The President of the United States “doesn’t forget anything,” Defense Minister Ehud Barak said on Wednesday.
Barak, who spoke to Channel 10 News, was asked whether he believed that Prime Minister Binyamin Netanyahu’s support for Republican candidate Mitt Romney would have an adverse effect on Israel after Obama’s election victory.
"I do not know what Obama thinks. He is very intelligent and he does not forget or erase anything,” Barak said.
At the same time, he added, “But I do not think he will handle relations among countries based on such things.”
Barak said that he is sure that the “exceptional” security cooperation between the United States and Israel will continue. He added that he is sure that after they finish addressing urgent domestic affairs, Obama and his administration will deal with the issue of the Palestinian Authority.
"I'm sure this administration will in handle the Palestinian issue in a few months,” he said. "We and the Americans have a common and urgent interest in preventing the Palestinian bid at the United Nations.” Barak said that he does not believe that the Americans will try to interfere in the elections in Israel in January.
Referring to the Iranian issue, Barak said, “We do not dictate to the United States what to do and it does not dictate to us.” He added that if the Americans go for a short round of talks with the Iranians, Israel will not object.
As Obama was declared the winner of the 2012 presidential elections, there were some who suggested that he might make life difficult for Netanyahu over his support for Romney.
Israel’s former Ambassador to Belgium and Switzerland, Yitzchak Meir, said on Wednesday that he is not worried about the future of Israel-U.S. relations.
“The United States has interests in Israel no matter who our Prime Minister is,” Meir told Arutz Sheva. “There are many things that are beyond the personal relationship between the heads of the two countries, so even if the U.S. president did not like the conduct of the Prime Minister who tended to support Romney and the Republicans, it is unthinkable that he would make it an excuse to get revenge on him.”
U.S. Ambassador to Israel Dan Shapiro said on Tuesday that “both President Obama and Governor Romney pledging to continue the long tradition of U.S. support to ensure not only Israel’s ability to defend itself – should the need arise - but its actual right to defend itself.
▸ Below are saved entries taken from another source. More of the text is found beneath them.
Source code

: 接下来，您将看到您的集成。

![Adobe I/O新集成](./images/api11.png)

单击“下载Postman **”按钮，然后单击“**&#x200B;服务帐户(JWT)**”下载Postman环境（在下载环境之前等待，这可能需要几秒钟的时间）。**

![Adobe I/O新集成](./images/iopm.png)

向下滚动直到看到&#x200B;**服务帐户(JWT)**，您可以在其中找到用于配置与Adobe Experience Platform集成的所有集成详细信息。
We heard both candidates reaffirm that Israel is our greatest ally in the region, and that we will stand by our friend and ally through thick and thin, defending her security and her legitimacy.”
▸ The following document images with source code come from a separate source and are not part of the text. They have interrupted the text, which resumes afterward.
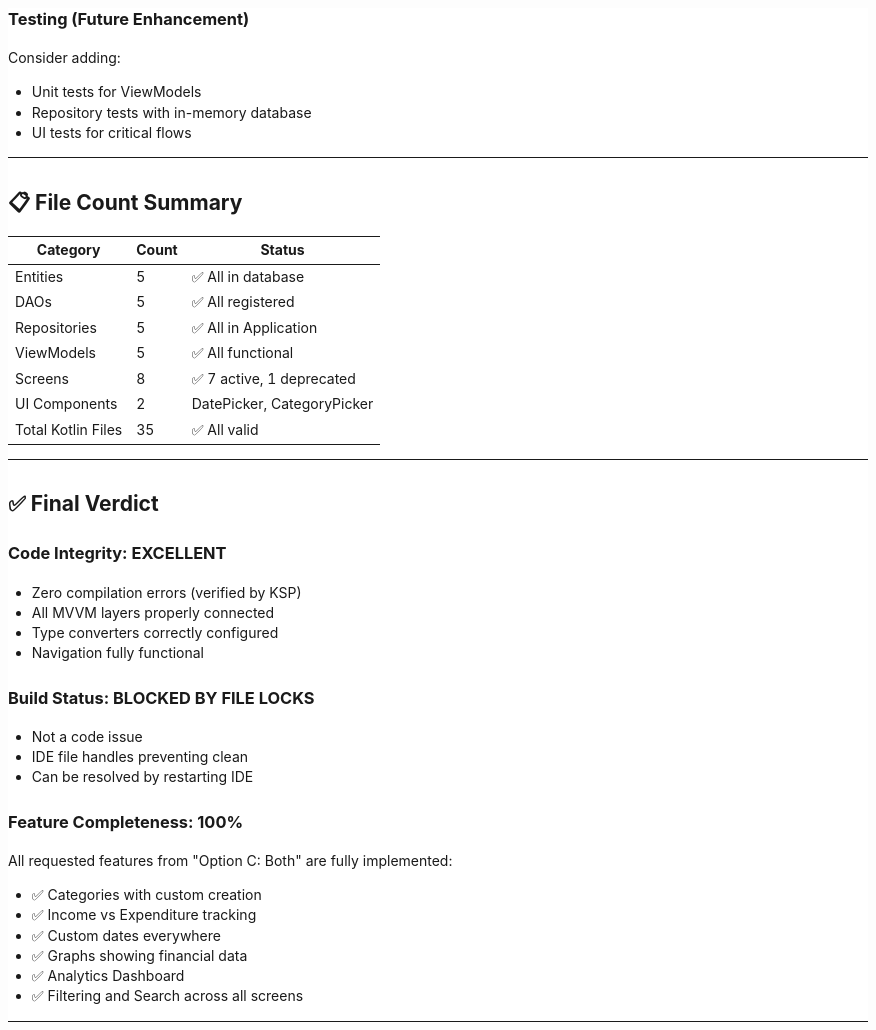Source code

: ### **Testing** (Future Enhancement)
Consider adding:
- Unit tests for ViewModels
- Repository tests with in-memory database
- UI tests for critical flows

---

## 📋 **File Count Summary**

| Category | Count | Status |
|----------|-------|--------|
| Entities | 5 | ✅ All in database |
| DAOs | 5 | ✅ All registered |
| Repositories | 5 | ✅ All in Application |
| ViewModels | 5 | ✅ All functional |
| Screens | 8 | ✅ 7 active, 1 deprecated |
| UI Components | 2 | DatePicker, CategoryPicker |
| Total Kotlin Files | 35 | ✅ All valid |

---

## ✅ **Final Verdict**

### **Code Integrity: EXCELLENT** 
- Zero compilation errors (verified by KSP)
- All MVVM layers properly connected
- Type converters correctly configured
- Navigation fully functional

### **Build Status: BLOCKED BY FILE LOCKS**
- Not a code issue
- IDE file handles preventing clean
- Can be resolved by restarting IDE

### **Feature Completeness: 100%**
All requested features from "Option C: Both" are fully implemented:
- ✅ Categories with custom creation
- ✅ Income vs Expenditure tracking
- ✅ Custom dates everywhere
- ✅ Graphs showing financial data
- ✅ Analytics Dashboard
- ✅ Filtering and Search across all screens

---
At the same time, however, MK Danny Danon (Likud) pointed out that Obama was not good for Israel in his first term.
“Obama supported Islam and he paid a very heavy price, he lost sympathy among the Jewish community and in Israel, and many Christians are disappointed in him as well," Danon told Arutz Sheva.
Prof. Eytan Gilboa, an expert on U.S.-Israel relations, warned on Sunday that a second term for Obama could mean bad news for Israel.
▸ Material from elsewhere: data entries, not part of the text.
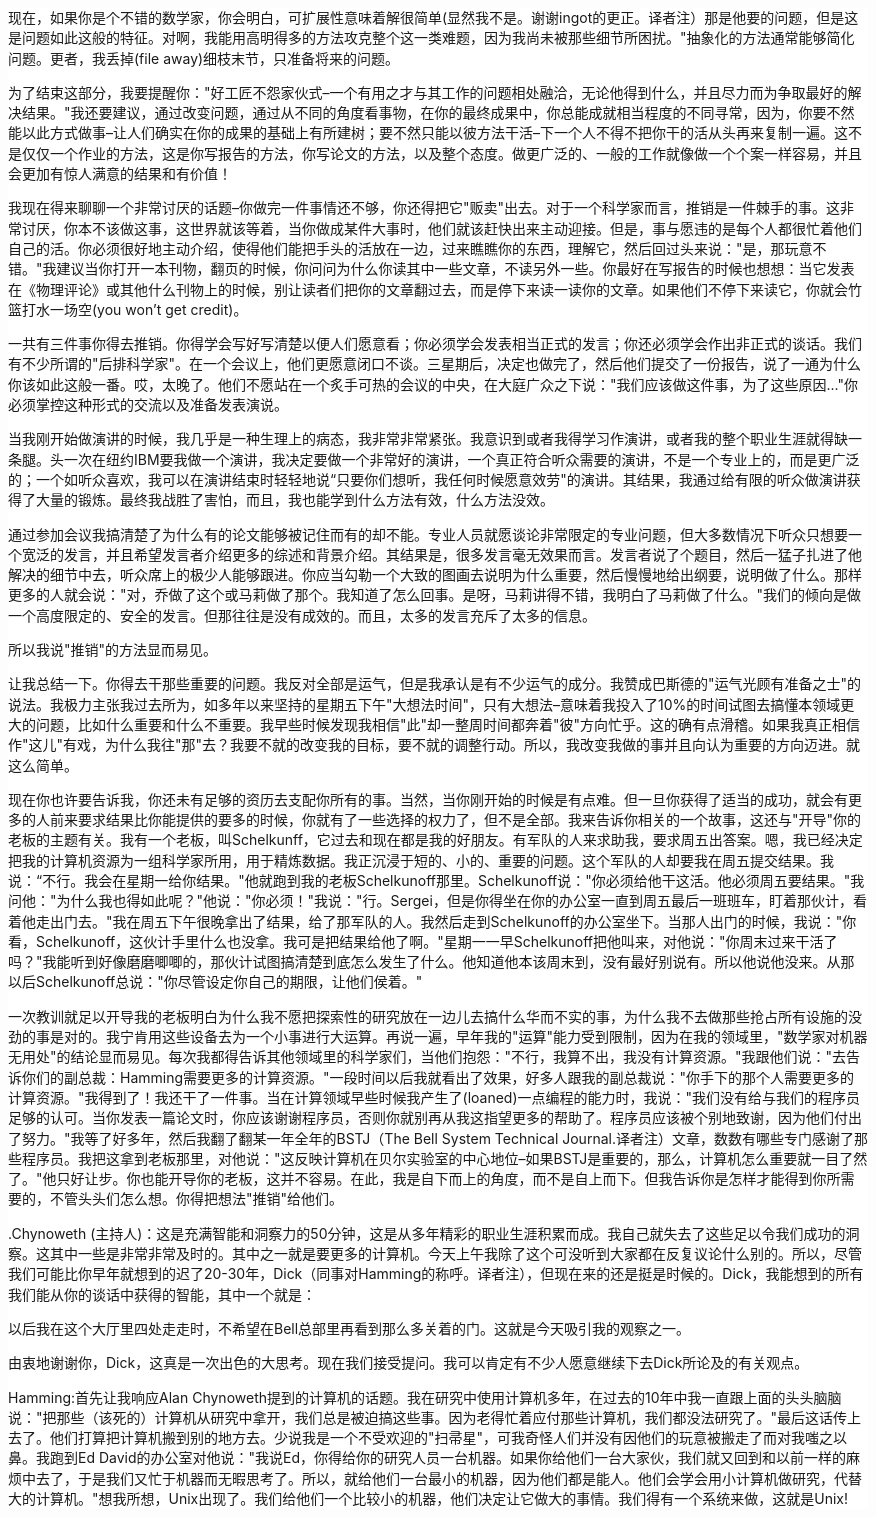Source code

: 现在，如果你是个不错的数学家，你会明白，可扩展性意味着解很简单(显然我不是。谢谢ingot的更正。译者注）那是他要的问题，但是这是问题如此这般的特征。对啊，我能用高明得多的方法攻克整个这一类难题，因为我尚未被那些细节所困扰。"抽象化的方法通常能够简化问题。更者，我丢掉(file away)细枝末节，只准备将来的问题。

为了结束这部分，我要提醒你："好工匠不怨家伙式–一个有用之才与其工作的问题相处融洽，无论他得到什么，并且尽力而为争取最好的解决结果。"我还要建议，通过改变问题，通过从不同的角度看事物，在你的最终成果中，你总能成就相当程度的不同寻常，因为，你要不然能以此方式做事–让人们确实在你的成果的基础上有所建树；要不然只能以彼方法干活–下一个人不得不把你干的活从头再来复制一遍。这不是仅仅一个作业的方法，这是你写报告的方法，你写论文的方法，以及整个态度。做更广泛的、一般的工作就像做一个个案一样容易，并且会更加有惊人满意的结果和有价值！

我现在得来聊聊一个非常讨厌的话题–你做完一件事情还不够，你还得把它"贩卖"出去。对于一个科学家而言，推销是一件棘手的事。这非常讨厌，你本不该做这事，这世界就该等着，当你做成某件大事时，他们就该赶快出来主动迎接。但是，事与愿违的是每个人都很忙着他们自己的活。你必须很好地主动介绍，使得他们能把手头的活放在一边，过来瞧瞧你的东西，理解它，然后回过头来说："是，那玩意不错。"我建议当你打开一本刊物，翻页的时候，你问问为什么你读其中一些文章，不读另外一些。你最好在写报告的时候也想想：当它发表在《物理评论》或其他什么刊物上的时候，别让读者们把你的文章翻过去，而是停下来读一读你的文章。如果他们不停下来读它，你就会竹篮打水一场空(you won’t get credit)。

一共有三件事你得去推销。你得学会写好写清楚以便人们愿意看；你必须学会发表相当正式的发言；你还必须学会作出非正式的谈话。我们有不少所谓的"后排科学家"。在一个会议上，他们更愿意闭口不谈。三星期后，决定也做完了，然后他们提交了一份报告，说了一通为什么你该如此这般一番。哎，太晚了。他们不愿站在一个炙手可热的会议的中央，在大庭广众之下说："我们应该做这件事，为了这些原因..."你必须掌控这种形式的交流以及准备发表演说。

当我刚开始做演讲的时候，我几乎是一种生理上的病态，我非常非常紧张。我意识到或者我得学习作演讲，或者我的整个职业生涯就得缺一条腿。头一次在纽约IBM要我做一个演讲，我决定要做一个非常好的演讲，一个真正符合听众需要的演讲，不是一个专业上的，而是更广泛的；一个如听众喜欢，我可以在演讲结束时轻轻地说“只要你们想听，我任何时候愿意效劳"的演讲。其结果，我通过给有限的听众做演讲获得了大量的锻炼。最终我战胜了害怕，而且，我也能学到什么方法有效，什么方法没效。

通过参加会议我搞清楚了为什么有的论文能够被记住而有的却不能。专业人员就愿谈论非常限定的专业问题，但大多数情况下听众只想要一个宽泛的发言，并且希望发言者介绍更多的综述和背景介绍。其结果是，很多发言毫无效果而言。发言者说了个题目，然后一猛子扎进了他解决的细节中去，听众席上的极少人能够跟进。你应当勾勒一个大致的图画去说明为什么重要，然后慢慢地给出纲要，说明做了什么。那样更多的人就会说："对，乔做了这个或马莉做了那个。我知道了怎么回事。是呀，马莉讲得不错，我明白了马莉做了什么。"我们的倾向是做一个高度限定的、安全的发言。但那往往是没有成效的。而且，太多的发言充斥了太多的信息。

所以我说"推销"的方法显而易见。

让我总结一下。你得去干那些重要的问题。我反对全部是运气，但是我承认是有不少运气的成分。我赞成巴斯德的"运气光顾有准备之士"的说法。我极力主张我过去所为，如多年以来坚持的星期五下午"大想法时间"，只有大想法–意味着我投入了10%的时间试图去搞懂本领域更大的问题，比如什么重要和什么不重要。我早些时候发现我相信"此"却一整周时间都奔着"彼"方向忙乎。这的确有点滑稽。如果我真正相信作"这儿"有戏，为什么我往"那"去？我要不就的改变我的目标，要不就的调整行动。所以，我改变我做的事并且向认为重要的方向迈进。就这么简单。

现在你也许要告诉我，你还未有足够的资历去支配你所有的事。当然，当你刚开始的时候是有点难。但一旦你获得了适当的成功，就会有更多的人前来要求结果比你能提供的要多的时候，你就有了一些选择的权力了，但不是全部。我来告诉你相关的一个故事，这还与"开导"你的老板的主题有关。我有一个老板，叫Schelkunff，它过去和现在都是我的好朋友。有军队的人来求助我，要求周五出答案。嗯，我已经决定把我的计算机资源为一组科学家所用，用于精炼数据。我正沉浸于短的、小的、重要的问题。这个军队的人却要我在周五提交结果。我说：“不行。我会在星期一给你结果。"他就跑到我的老板Schelkunoff那里。Schelkunoff说："你必须给他干这活。他必须周五要结果。"我问他："为什么我也得如此呢？"他说："你必须！"我说："行。Sergei，但是你得坐在你的办公室一直到周五最后一班班车，盯着那伙计，看着他走出门去。"我在周五下午很晚拿出了结果，给了那军队的人。我然后走到Schelkunoff的办公室坐下。当那人出门的时候，我说："你看，Schelkunoff，这伙计手里什么也没拿。我可是把结果给他了啊。"星期一一早Schelkunoff把他叫来，对他说："你周末过来干活了吗？"我能听到好像磨磨唧唧的，那伙计试图搞清楚到底怎么发生了什么。他知道他本该周末到，没有最好别说有。所以他说他没来。从那以后Schelkunoff总说："你尽管设定你自己的期限，让他们侯着。"

一次教训就足以开导我的老板明白为什么我不愿把探索性的研究放在一边儿去搞什么华而不实的事，为什么我不去做那些抢占所有设施的没劲的事是对的。我宁肯用这些设备去为一个小事进行大运算。再说一遍，早年我的"运算"能力受到限制，因为在我的领域里，"数学家对机器无用处"的结论显而易见。每次我都得告诉其他领域里的科学家们，当他们抱怨："不行，我算不出，我没有计算资源。"我跟他们说："去告诉你们的副总裁：Hamming需要更多的计算资源。"一段时间以后我就看出了效果，好多人跟我的副总裁说："你手下的那个人需要更多的计算资源。"我得到了！我还干了一件事。当在计算领域早些时候我产生了(loaned)一点编程的能力时，我说："我们没有给与我们的程序员足够的认可。当你发表一篇论文时，你应该谢谢程序员，否则你就别再从我这指望更多的帮助了。程序员应该被个别地致谢，因为他们付出了努力。"我等了好多年，然后我翻了翻某一年全年的BSTJ（The Bell System Technical Journal.译者注）文章，数数有哪些专门感谢了那些程序员。我把这拿到老板那里，对他说："这反映计算机在贝尔实验室的中心地位–如果BSTJ是重要的，那么，计算机怎么重要就一目了然了。"他只好让步。你也能开导你的老板，这并不容易。在此，我是自下而上的角度，而不是自上而下。但我告诉你是怎样才能得到你所需要的，不管头头们怎么想。你得把想法"推销"给他们。

.Chynoweth (主持人)：这是充满智能和洞察力的50分钟，这是从多年精彩的职业生涯积累而成。我自己就失去了这些足以令我们成功的洞察。这其中一些是非常非常及时的。其中之一就是要更多的计算机。今天上午我除了这个可没听到大家都在反复议论什么别的。所以，尽管我们可能比你早年就想到的迟了20-30年，Dick（同事对Hamming的称呼。译者注），但现在来的还是挺是时候的。Dick，我能想到的所有我们能从你的谈话中获得的智能，其中一个就是：

以后我在这个大厅里四处走走时，不希望在Bell总部里再看到那么多关着的门。这就是今天吸引我的观察之一。

由衷地谢谢你，Dick，这真是一次出色的大思考。现在我们接受提问。我可以肯定有不少人愿意继续下去Dick所论及的有关观点。

Hamming:首先让我响应Alan Chynoweth提到的计算机的话题。我在研究中使用计算机多年，在过去的10年中我一直跟上面的头头脑脑说："把那些（该死的）计算机从研究中拿开，我们总是被迫搞这些事。因为老得忙着应付那些计算机，我们都没法研究了。"最后这话传上去了。他们打算把计算机搬到别的地方去。少说我是一个不受欢迎的"扫帚星"，可我奇怪人们并没有因他们的玩意被搬走了而对我嗤之以鼻。我跑到Ed David的办公室对他说："我说Ed，你得给你的研究人员一台机器。如果你给他们一台大家伙，我们就又回到和以前一样的麻烦中去了，于是我们又忙于机器而无暇思考了。所以，就给他们一台最小的机器，因为他们都是能人。他们会学会用小计算机做研究，代替大的计算机。"想我所想，Unix出现了。我们给他们一个比较小的机器，他们决定让它做大的事情。我们得有一个系统来做，这就是Unix!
“I am concerned that if Obama and Netanyahu are both re-elected, Israeli -U.S. relations are expected to go through a difficult period, for at least the first year of Obama’s second term,” Gilboa told Arutz Sheva.
He noted the bad blood been between Obama and Netanyahu during Obama’s first term, and added that, given the fact that a second-term president has nothing to lose since he cannot run again, Obama will remember all the setbacks between him and Netanyahu.